- _What to do_
Substitute "State its title" for every "Give its title" in these lines, and give them back with nothing else changed.

- _Part of a data file_

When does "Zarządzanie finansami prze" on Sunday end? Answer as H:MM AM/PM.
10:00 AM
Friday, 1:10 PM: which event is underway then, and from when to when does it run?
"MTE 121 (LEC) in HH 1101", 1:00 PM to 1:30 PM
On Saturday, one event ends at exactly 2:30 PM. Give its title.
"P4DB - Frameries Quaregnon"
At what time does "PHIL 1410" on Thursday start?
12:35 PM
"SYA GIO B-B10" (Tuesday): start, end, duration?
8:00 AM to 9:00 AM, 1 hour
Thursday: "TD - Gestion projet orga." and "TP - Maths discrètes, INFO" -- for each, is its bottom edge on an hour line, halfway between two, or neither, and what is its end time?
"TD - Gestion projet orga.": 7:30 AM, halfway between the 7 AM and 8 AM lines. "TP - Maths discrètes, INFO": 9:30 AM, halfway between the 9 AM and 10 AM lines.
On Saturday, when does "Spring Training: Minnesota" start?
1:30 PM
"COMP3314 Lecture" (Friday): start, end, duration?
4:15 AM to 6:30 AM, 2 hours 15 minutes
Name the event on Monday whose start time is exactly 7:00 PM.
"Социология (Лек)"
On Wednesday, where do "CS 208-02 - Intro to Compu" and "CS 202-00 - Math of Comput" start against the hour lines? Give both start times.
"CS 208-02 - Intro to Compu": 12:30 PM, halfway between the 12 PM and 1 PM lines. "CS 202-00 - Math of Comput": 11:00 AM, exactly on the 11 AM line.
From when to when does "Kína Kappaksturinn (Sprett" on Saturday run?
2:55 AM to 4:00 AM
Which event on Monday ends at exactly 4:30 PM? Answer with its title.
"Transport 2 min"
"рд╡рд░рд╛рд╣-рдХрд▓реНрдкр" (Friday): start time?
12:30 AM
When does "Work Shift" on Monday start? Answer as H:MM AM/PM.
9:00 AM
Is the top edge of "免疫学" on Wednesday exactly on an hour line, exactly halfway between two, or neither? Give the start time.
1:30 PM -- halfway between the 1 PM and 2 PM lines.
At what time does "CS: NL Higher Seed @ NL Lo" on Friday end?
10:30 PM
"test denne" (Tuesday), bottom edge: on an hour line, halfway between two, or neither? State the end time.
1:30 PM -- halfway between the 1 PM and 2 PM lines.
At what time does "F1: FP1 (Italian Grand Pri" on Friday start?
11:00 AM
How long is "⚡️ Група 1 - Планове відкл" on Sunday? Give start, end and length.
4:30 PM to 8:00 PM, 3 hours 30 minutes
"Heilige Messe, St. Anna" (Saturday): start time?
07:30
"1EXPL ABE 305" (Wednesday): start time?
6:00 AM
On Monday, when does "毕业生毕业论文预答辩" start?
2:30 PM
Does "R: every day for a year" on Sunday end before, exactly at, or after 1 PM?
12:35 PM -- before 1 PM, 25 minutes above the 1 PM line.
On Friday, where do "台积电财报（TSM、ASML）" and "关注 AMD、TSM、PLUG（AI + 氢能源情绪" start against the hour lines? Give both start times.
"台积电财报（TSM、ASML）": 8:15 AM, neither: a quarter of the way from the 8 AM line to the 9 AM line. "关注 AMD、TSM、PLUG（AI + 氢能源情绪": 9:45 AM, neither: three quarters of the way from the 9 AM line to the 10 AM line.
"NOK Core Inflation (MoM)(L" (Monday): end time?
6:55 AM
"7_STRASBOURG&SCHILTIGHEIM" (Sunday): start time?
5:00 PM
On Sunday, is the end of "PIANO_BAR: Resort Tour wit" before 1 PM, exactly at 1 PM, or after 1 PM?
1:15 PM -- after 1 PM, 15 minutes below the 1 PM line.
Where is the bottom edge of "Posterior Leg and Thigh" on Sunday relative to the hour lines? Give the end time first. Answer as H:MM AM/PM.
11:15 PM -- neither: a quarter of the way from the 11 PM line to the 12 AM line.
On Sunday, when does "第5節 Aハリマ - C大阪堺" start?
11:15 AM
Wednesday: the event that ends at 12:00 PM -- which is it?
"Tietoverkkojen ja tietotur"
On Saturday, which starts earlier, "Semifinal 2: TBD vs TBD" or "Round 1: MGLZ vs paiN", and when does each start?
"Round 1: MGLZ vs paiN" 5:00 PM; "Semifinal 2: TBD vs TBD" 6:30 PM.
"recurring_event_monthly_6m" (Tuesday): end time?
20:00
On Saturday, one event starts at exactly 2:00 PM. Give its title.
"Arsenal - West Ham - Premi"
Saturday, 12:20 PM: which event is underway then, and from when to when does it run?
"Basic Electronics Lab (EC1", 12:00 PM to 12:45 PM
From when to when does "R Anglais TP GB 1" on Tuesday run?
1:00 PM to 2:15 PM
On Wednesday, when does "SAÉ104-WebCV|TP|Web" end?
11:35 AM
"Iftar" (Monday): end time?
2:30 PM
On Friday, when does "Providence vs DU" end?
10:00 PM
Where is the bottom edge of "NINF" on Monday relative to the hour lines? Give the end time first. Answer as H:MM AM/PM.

- _Complete response_
When does "Zarządzanie finansami prze" on Sunday end? Answer as H:MM AM/PM.
10:00 AM
Friday, 1:10 PM: which event is underway then, and from when to when does it run?
"MTE 121 (LEC) in HH 1101", 1:00 PM to 1:30 PM
On Saturday, one event ends at exactly 2:30 PM. State its title.
"P4DB - Frameries Quaregnon"
At what time does "PHIL 1410" on Thursday start?
12:35 PM
"SYA GIO B-B10" (Tuesday): start, end, duration?
8:00 AM to 9:00 AM, 1 hour
Thursday: "TD - Gestion projet orga." and "TP - Maths discrètes, INFO" -- for each, is its bottom edge on an hour line, halfway between two, or neither, and what is its end time?
"TD - Gestion projet orga.": 7:30 AM, halfway between the 7 AM and 8 AM lines. "TP - Maths discrètes, INFO": 9:30 AM, halfway between the 9 AM and 10 AM lines.
On Saturday, when does "Spring Training: Minnesota" start?
1:30 PM
"COMP3314 Lecture" (Friday): start, end, duration?
4:15 AM to 6:30 AM, 2 hours 15 minutes
Name the event on Monday whose start time is exactly 7:00 PM.
"Социология (Лек)"
On Wednesday, where do "CS 208-02 - Intro to Compu" and "CS 202-00 - Math of Comput" start against the hour lines? Give both start times.
"CS 208-02 - Intro to Compu": 12:30 PM, halfway between the 12 PM and 1 PM lines. "CS 202-00 - Math of Comput": 11:00 AM, exactly on the 11 AM line.
From when to when does "Kína Kappaksturinn (Sprett" on Saturday run?
2:55 AM to 4:00 AM
Which event on Monday ends at exactly 4:30 PM? Answer with its title.
"Transport 2 min"
"рд╡рд░рд╛рд╣-рдХрд▓реНрдкр" (Friday): start time?
12:30 AM
When does "Work Shift" on Monday start? Answer as H:MM AM/PM.
9:00 AM
Is the top edge of "免疫学" on Wednesday exactly on an hour line, exactly halfway between two, or neither? Give the start time.
1:30 PM -- halfway between the 1 PM and 2 PM lines.
At what time does "CS: NL Higher Seed @ NL Lo" on Friday end?
10:30 PM
"test denne" (Tuesday), bottom edge: on an hour line, halfway between two, or neither? State the end time.
1:30 PM -- halfway between the 1 PM and 2 PM lines.
At what time does "F1: FP1 (Italian Grand Pri" on Friday start?
11:00 AM
How long is "⚡️ Група 1 - Планове відкл" on Sunday? Give start, end and length.
4:30 PM to 8:00 PM, 3 hours 30 minutes
"Heilige Messe, St. Anna" (Saturday): start time?
07:30
"1EXPL ABE 305" (Wednesday): start time?
6:00 AM
On Monday, when does "毕业生毕业论文预答辩" start?
2:30 PM
Does "R: every day for a year" on Sunday end before, exactly at, or after 1 PM?
12:35 PM -- before 1 PM, 25 minutes above the 1 PM line.
On Friday, where do "台积电财报（TSM、ASML）" and "关注 AMD、TSM、PLUG（AI + 氢能源情绪" start against the hour lines? Give both start times.
"台积电财报（TSM、ASML）": 8:15 AM, neither: a quarter of the way from the 8 AM line to the 9 AM line. "关注 AMD、TSM、PLUG（AI + 氢能源情绪": 9:45 AM, neither: three quarters of the way from the 9 AM line to the 10 AM line.
"NOK Core Inflation (MoM)(L" (Monday): end time?
6:55 AM
"7_STRASBOURG&SCHILTIGHEIM" (Sunday): start time?
5:00 PM
On Sunday, is the end of "PIANO_BAR: Resort Tour wit" before 1 PM, exactly at 1 PM, or after 1 PM?
1:15 PM -- after 1 PM, 15 minutes below the 1 PM line.
Where is the bottom edge of "Posterior Leg and Thigh" on Sunday relative to the hour lines? Give the end time first. Answer as H:MM AM/PM.
11:15 PM -- neither: a quarter of the way from the 11 PM line to the 12 AM line.
On Sunday, when does "第5節 Aハリマ - C大阪堺" start?
11:15 AM
Wednesday: the event that ends at 12:00 PM -- which is it?
"Tietoverkkojen ja tietotur"
On Saturday, which starts earlier, "Semifinal 2: TBD vs TBD" or "Round 1: MGLZ vs paiN", and when does each start?
"Round 1: MGLZ vs paiN" 5:00 PM; "Semifinal 2: TBD vs TBD" 6:30 PM.
"recurring_event_monthly_6m" (Tuesday): end time?
20:00
On Saturday, one event starts at exactly 2:00 PM. State its title.
"Arsenal - West Ham - Premi"
Saturday, 12:20 PM: which event is underway then, and from when to when does it run?
"Basic Electronics Lab (EC1", 12:00 PM to 12:45 PM
From when to when does "R Anglais TP GB 1" on Tuesday run?
1:00 PM to 2:15 PM
On Wednesday, when does "SAÉ104-WebCV|TP|Web" end?
11:35 AM
"Iftar" (Monday): end time?
2:30 PM
On Friday, when does "Providence vs DU" end?
10:00 PM
Where is the bottom edge of "NINF" on Monday relative to the hour lines? Give the end time first. Answer as H:MM AM/PM.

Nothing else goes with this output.